(DATA PROVIDED Opens)

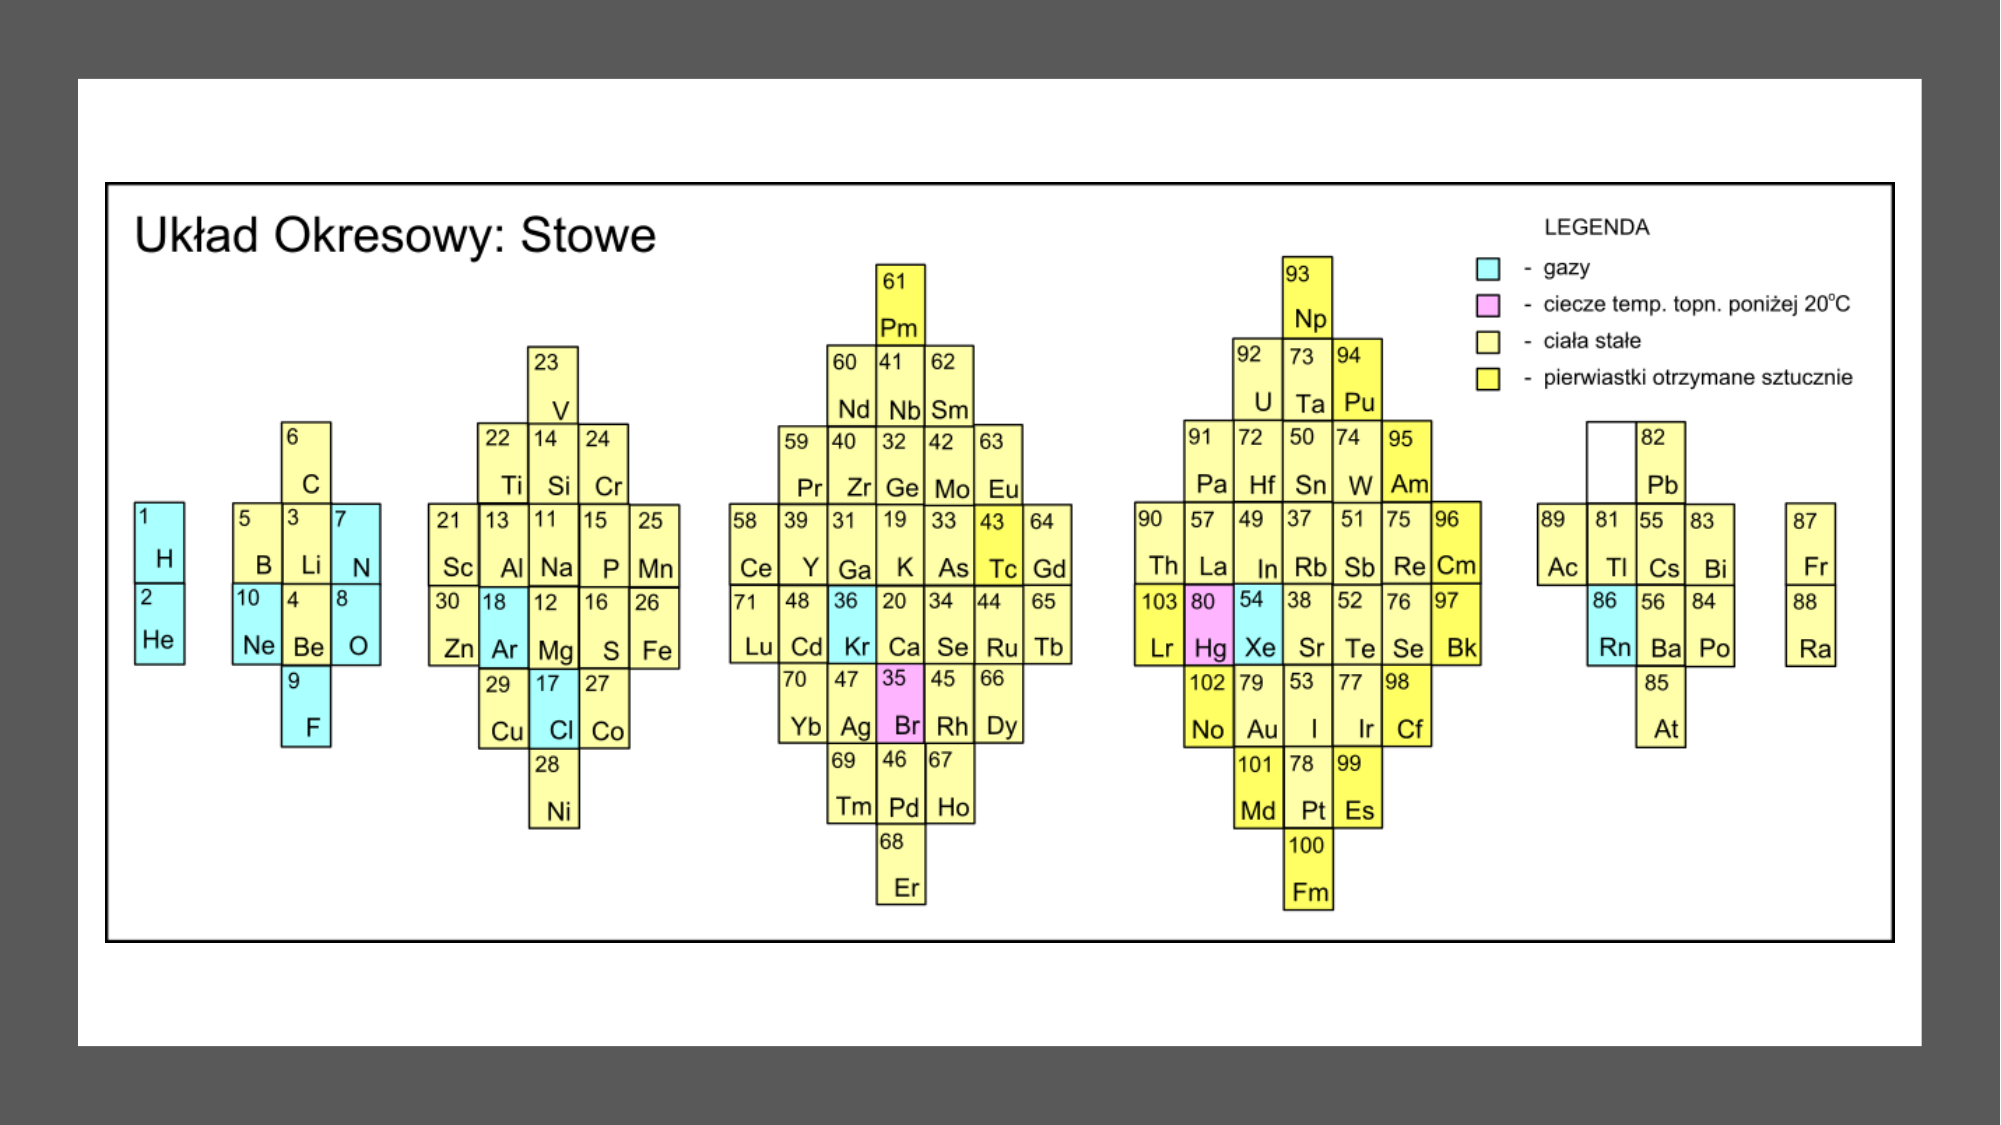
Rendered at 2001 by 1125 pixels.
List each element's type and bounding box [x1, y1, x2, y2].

text_box [77, 78, 1923, 1047]
picture [105, 182, 1895, 943]
text_box [0, 0, 2000, 1125]
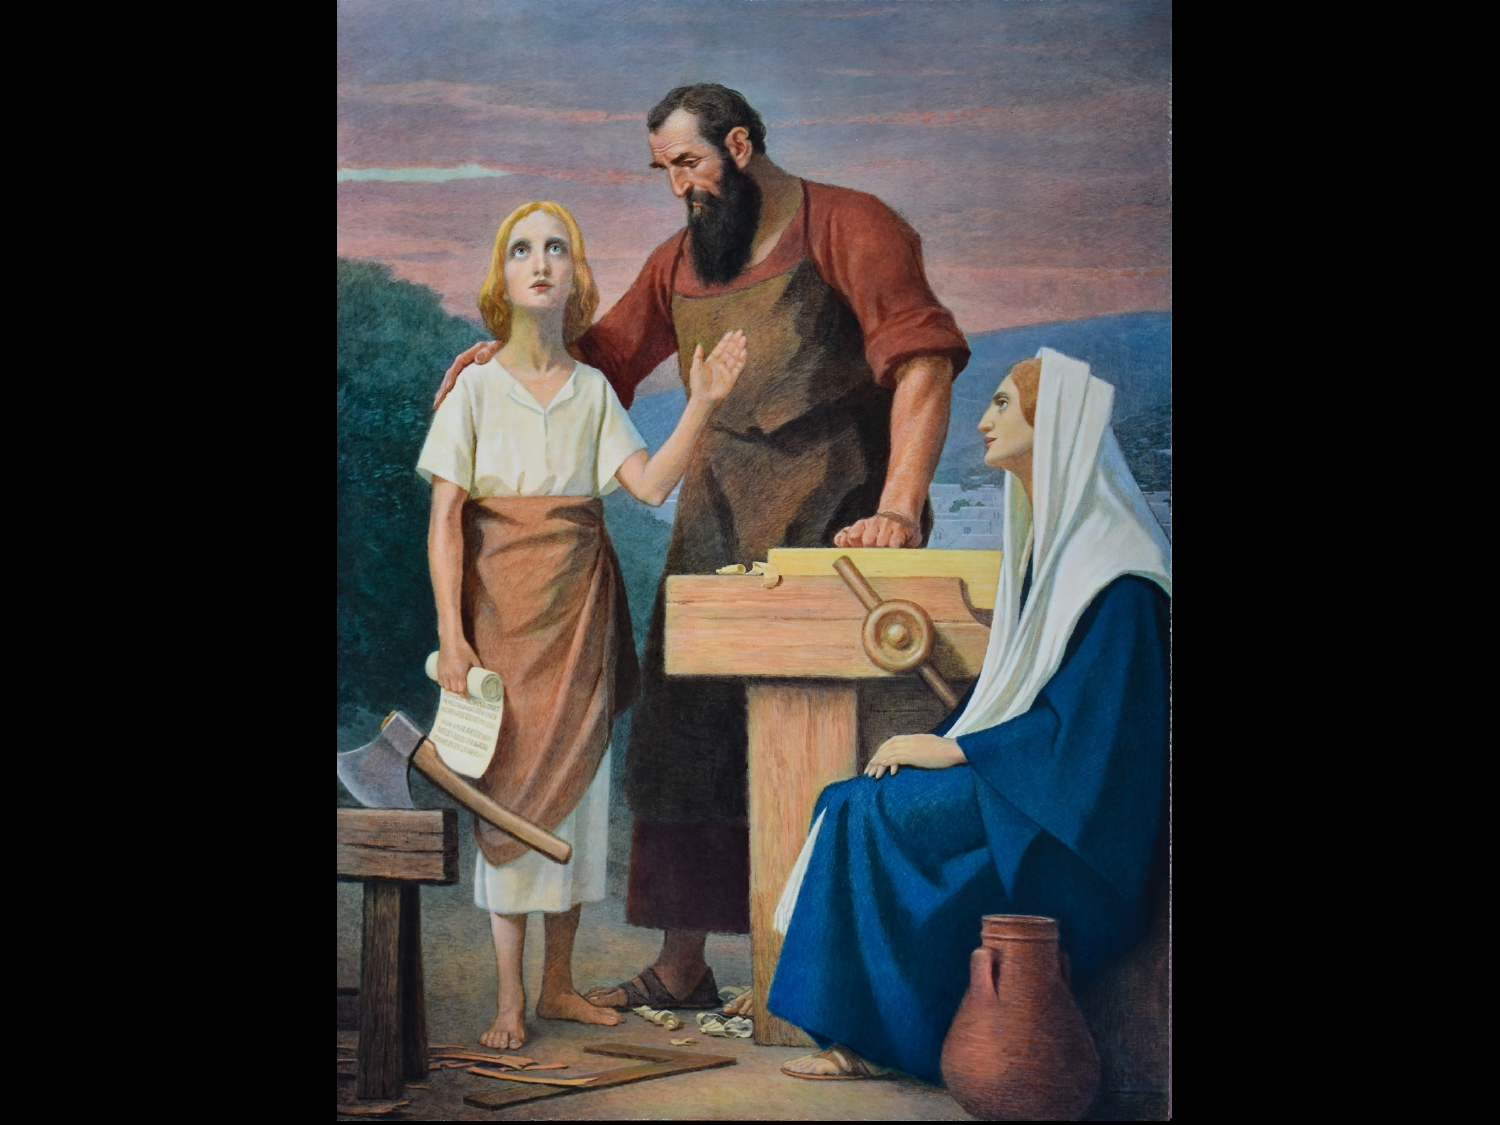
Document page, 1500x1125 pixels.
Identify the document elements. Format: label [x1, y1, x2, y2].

list [337, 0, 1172, 1122]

(DATA PROVIDED Closes)

EXERCISE ->
Transcribe the material exactly, leaving every picture out.

EXERCISE RESPONSE ->
Rendered at 2001 by 1125 pixels.
List each element's type and bounding box [x1, y1, x2, y2].

text_box [77, 78, 1923, 1047]
picture [105, 182, 1895, 943]
text_box [0, 0, 2000, 1125]
Document page, 1500x1125 pixels.
Identify the document elements. Format: label [x1, y1, x2, y2].

list [337, 0, 1172, 1122]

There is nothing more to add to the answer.